## EXERCISE BRIEF
Return the data below exactly, but only from the line containing "middle tip: (500, 299)" through the line containing "pinky tip: (453, 173)", with both of those lines included.

Records from a data source
____________

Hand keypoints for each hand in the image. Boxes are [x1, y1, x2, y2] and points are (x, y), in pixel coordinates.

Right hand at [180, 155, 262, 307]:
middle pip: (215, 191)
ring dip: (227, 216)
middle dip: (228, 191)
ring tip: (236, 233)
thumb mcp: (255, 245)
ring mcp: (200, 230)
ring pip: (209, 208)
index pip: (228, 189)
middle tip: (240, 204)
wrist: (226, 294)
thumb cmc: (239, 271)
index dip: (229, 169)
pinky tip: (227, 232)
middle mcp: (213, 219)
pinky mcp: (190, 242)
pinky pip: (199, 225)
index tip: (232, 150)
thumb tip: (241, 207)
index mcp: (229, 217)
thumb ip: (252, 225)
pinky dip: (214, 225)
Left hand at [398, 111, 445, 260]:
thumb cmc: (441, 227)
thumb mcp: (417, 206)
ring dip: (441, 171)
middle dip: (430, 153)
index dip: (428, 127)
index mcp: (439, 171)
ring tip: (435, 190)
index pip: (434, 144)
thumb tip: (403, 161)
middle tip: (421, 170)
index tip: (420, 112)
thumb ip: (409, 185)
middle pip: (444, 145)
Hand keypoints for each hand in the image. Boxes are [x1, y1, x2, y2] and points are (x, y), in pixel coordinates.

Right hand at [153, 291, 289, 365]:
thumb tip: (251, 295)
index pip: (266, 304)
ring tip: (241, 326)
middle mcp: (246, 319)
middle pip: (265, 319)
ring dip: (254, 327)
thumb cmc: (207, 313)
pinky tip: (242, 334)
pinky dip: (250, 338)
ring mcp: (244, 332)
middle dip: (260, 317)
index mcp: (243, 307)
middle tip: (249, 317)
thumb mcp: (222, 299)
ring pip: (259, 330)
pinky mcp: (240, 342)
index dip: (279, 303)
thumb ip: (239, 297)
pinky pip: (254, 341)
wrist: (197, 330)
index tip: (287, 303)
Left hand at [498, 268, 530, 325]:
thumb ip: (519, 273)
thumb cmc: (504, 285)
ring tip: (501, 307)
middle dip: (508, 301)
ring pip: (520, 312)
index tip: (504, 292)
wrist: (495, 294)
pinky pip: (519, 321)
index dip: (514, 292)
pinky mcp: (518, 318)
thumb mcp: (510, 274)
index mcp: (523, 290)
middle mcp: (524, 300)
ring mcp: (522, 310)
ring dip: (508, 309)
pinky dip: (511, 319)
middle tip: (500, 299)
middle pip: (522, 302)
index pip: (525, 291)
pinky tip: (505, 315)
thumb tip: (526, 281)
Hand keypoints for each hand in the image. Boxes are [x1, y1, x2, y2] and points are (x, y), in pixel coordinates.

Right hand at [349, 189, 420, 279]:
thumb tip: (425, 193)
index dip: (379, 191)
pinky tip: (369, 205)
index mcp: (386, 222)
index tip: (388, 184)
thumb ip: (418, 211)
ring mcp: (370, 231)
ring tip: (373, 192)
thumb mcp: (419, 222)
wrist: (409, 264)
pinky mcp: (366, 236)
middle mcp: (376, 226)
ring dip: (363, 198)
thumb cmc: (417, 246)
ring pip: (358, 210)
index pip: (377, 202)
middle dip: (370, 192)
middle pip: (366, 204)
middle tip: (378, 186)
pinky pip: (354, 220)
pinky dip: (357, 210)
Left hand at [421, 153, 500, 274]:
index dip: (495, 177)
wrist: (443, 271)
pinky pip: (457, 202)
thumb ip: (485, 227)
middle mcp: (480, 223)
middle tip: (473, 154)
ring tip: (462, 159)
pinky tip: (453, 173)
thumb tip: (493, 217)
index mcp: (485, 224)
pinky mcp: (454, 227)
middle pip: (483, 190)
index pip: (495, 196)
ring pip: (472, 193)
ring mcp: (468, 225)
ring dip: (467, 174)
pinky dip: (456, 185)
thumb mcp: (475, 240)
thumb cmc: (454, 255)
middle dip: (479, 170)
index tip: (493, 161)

____________

## RESPONSE FOR THIS EXERCISE
middle tip: (500, 299)
middle pip: (522, 302)
index pip: (525, 291)
pinky tip: (505, 315)
thumb tip: (526, 281)
Hand keypoints for each hand in the image. Boxes are [x1, y1, x2, y2] and points are (x, y), in pixel coordinates.

Right hand at [349, 189, 420, 279]:
thumb tip: (425, 193)
index dip: (379, 191)
pinky tip: (369, 205)
index mcp: (386, 222)
index tip: (388, 184)
thumb ip: (418, 211)
ring mcp: (370, 231)
ring tip: (373, 192)
thumb mcp: (419, 222)
wrist: (409, 264)
pinky mcp: (366, 236)
middle mcp: (376, 226)
ring dip: (363, 198)
thumb cmc: (417, 246)
ring pip: (358, 210)
index pip: (377, 202)
middle dip: (370, 192)
middle pip: (366, 204)
middle tip: (378, 186)
pinky pip: (354, 220)
pinky dip: (357, 210)
Left hand at [421, 153, 500, 274]:
index dip: (495, 177)
wrist: (443, 271)
pinky pip: (457, 202)
thumb ip: (485, 227)
middle mcp: (480, 223)
middle tip: (473, 154)
ring tip: (462, 159)
pinky tip: (453, 173)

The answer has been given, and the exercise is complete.